* [SUPPLIED DATA]:
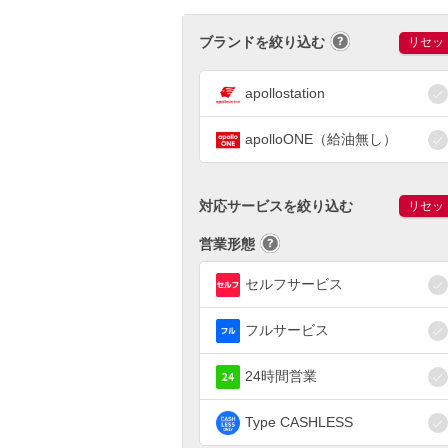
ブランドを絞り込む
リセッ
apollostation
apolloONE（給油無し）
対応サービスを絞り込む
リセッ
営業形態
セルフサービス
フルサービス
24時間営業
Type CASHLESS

==

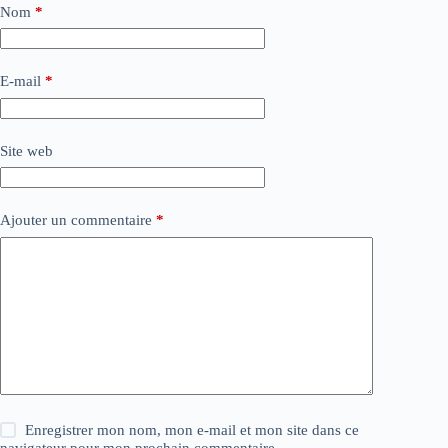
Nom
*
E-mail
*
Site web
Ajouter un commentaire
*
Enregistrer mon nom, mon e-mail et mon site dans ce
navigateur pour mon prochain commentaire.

* [ACTION ITEM]: Select every line of the material above that contains the string "mail", with case counting.

* [ANSWER TO THIS TASK]:
E-mail
Enregistrer mon nom, mon e-mail et mon site dans ce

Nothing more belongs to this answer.